Evaluation of axial (A) and sagittal T1 maps (B) in a head-shaped gel phantom at 3T using ILR “ascending” and IL-Offset [0,1,2,…,47]/48*360°. Signal variation with IL-Offset was analyzed voxelwise: phase calculated from maximum and circularly re-sorted to align signal courses. A cosine-type variation was found; however, zero crossing and signal minima were not at index 12 and 24, but shifted to larger indices.
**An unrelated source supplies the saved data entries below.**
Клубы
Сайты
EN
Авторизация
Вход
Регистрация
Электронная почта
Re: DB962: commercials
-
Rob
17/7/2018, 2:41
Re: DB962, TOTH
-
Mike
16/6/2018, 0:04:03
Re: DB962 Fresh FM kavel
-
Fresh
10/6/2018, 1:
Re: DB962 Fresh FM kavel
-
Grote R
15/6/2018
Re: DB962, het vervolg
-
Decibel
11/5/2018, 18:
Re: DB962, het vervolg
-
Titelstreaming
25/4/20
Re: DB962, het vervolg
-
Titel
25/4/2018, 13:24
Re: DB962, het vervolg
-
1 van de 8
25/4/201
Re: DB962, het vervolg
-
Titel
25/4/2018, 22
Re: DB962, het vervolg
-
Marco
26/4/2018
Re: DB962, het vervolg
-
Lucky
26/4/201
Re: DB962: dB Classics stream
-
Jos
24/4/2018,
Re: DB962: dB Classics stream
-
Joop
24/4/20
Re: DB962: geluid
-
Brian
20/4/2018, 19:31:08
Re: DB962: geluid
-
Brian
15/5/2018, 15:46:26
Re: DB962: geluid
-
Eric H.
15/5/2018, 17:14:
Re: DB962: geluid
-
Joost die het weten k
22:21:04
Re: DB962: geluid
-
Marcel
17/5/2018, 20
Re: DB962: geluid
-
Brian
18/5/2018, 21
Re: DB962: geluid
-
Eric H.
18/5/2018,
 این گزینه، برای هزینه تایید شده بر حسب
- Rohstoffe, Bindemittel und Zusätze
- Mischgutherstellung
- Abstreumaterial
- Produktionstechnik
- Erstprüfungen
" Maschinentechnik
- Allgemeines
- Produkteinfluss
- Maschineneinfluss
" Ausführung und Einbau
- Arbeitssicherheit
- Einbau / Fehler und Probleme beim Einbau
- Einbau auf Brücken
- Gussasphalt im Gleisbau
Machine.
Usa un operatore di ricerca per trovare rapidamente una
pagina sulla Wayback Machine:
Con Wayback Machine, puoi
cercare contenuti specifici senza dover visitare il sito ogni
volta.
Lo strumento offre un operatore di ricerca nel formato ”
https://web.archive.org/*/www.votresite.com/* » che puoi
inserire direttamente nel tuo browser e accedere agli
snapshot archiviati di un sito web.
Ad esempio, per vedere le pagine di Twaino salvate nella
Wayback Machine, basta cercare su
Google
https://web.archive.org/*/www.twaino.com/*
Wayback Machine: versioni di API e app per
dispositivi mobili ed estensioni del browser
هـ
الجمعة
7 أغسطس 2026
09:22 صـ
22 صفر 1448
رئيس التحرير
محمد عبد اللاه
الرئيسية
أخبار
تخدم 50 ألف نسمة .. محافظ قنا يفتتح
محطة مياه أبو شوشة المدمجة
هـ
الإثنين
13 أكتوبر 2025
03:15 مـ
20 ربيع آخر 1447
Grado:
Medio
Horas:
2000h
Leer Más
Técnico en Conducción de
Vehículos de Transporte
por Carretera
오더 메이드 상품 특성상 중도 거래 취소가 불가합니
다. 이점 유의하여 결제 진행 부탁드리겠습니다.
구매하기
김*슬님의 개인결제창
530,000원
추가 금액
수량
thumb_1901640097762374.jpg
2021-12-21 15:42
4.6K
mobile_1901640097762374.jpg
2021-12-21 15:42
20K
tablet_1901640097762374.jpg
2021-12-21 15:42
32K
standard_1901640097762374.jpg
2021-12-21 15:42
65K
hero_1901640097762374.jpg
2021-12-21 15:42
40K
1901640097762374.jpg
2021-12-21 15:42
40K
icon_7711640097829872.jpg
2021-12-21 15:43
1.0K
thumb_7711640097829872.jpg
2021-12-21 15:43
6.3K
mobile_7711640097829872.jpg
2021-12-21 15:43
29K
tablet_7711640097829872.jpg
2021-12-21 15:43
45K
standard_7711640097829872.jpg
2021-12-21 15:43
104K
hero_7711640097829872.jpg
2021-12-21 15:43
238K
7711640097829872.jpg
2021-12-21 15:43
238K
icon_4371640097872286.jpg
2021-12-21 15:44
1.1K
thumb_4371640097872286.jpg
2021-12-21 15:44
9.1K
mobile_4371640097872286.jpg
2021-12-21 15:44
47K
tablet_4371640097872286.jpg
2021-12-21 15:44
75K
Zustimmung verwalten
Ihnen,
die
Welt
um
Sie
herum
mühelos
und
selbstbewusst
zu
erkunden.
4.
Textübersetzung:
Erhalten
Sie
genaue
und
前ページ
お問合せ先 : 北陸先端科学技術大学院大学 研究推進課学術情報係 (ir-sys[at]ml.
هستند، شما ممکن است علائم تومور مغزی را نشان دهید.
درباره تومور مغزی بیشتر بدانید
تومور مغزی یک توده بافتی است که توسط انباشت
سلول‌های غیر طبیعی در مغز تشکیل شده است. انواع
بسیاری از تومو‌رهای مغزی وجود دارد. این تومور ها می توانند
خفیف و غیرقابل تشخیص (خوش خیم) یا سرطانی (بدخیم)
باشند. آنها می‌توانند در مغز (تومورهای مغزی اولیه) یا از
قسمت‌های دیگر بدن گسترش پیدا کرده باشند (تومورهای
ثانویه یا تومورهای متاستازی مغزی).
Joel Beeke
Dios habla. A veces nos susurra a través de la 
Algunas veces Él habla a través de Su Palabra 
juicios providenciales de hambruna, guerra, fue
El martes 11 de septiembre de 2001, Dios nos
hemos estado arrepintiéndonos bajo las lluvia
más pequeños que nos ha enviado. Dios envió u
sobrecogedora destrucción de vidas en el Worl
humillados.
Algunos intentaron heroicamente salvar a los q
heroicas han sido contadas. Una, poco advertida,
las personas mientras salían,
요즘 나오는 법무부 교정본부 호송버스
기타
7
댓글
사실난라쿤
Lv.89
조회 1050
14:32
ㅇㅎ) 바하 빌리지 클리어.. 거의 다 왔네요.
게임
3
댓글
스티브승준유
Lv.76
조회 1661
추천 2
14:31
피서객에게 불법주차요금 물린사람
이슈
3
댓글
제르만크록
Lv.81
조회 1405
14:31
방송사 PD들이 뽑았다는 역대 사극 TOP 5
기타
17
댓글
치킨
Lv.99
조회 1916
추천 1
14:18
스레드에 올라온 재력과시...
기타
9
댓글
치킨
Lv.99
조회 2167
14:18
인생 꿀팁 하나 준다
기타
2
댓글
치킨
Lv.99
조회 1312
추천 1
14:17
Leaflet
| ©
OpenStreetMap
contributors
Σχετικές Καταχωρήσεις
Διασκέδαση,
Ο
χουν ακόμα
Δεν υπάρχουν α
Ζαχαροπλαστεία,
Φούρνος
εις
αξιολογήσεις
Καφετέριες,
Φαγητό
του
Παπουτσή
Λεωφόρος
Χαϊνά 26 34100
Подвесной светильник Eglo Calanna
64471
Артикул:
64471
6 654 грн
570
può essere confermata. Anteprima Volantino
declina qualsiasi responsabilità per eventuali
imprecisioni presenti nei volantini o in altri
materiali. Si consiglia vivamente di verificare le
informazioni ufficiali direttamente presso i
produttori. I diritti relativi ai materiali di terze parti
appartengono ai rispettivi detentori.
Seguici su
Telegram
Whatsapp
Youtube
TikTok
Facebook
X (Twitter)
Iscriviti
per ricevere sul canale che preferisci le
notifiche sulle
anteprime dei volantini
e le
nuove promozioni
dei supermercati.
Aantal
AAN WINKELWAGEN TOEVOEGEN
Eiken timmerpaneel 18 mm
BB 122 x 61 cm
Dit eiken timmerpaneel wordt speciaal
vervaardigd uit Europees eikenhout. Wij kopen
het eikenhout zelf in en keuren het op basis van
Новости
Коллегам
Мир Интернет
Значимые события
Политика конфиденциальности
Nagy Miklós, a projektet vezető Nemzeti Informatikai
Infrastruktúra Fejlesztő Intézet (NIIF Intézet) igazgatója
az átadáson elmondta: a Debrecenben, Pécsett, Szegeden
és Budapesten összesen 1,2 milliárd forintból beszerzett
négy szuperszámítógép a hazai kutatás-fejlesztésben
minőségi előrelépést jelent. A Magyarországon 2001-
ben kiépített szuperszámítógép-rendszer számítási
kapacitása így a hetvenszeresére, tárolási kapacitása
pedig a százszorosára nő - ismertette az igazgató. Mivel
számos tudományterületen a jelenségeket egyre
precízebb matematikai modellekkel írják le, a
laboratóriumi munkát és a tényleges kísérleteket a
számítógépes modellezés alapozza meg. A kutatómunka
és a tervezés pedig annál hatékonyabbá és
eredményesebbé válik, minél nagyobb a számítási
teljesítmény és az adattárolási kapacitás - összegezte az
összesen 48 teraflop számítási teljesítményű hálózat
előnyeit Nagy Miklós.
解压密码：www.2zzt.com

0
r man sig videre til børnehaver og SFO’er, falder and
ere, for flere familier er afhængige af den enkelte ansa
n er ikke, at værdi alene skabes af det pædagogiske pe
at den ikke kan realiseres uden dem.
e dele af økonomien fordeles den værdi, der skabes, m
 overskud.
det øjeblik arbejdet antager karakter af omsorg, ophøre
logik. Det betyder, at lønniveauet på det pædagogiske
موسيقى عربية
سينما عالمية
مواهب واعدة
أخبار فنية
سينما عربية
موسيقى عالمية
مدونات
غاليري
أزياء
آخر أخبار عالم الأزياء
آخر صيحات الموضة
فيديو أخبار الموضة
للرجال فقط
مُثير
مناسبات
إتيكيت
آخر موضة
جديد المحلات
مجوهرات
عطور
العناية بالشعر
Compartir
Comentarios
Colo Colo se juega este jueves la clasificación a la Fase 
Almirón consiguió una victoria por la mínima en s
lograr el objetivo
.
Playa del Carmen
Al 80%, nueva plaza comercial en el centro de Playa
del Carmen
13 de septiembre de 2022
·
Series of T1 maps (A) and T2
maps (B) in the human brain at 3T.
IL-Reordering is ascending (top) and STEP-14 (bottom) with IL-Offset
(0,90,180,270°). (C) Shading maps calculated from
IL-Offset 0 and 180°. ILR mode
ascending shows T1 variations of ±20%
(left), ILR STEP-14 only has a minimal variation around zero (right).
T1 maps (top) and T2 maps (bottom) of the human brain at 1.5T (ILR STEP-14, IL-Offset 0° and 180°, left/right) at different orientations: axial (A), sagittal (B) and coronal (C).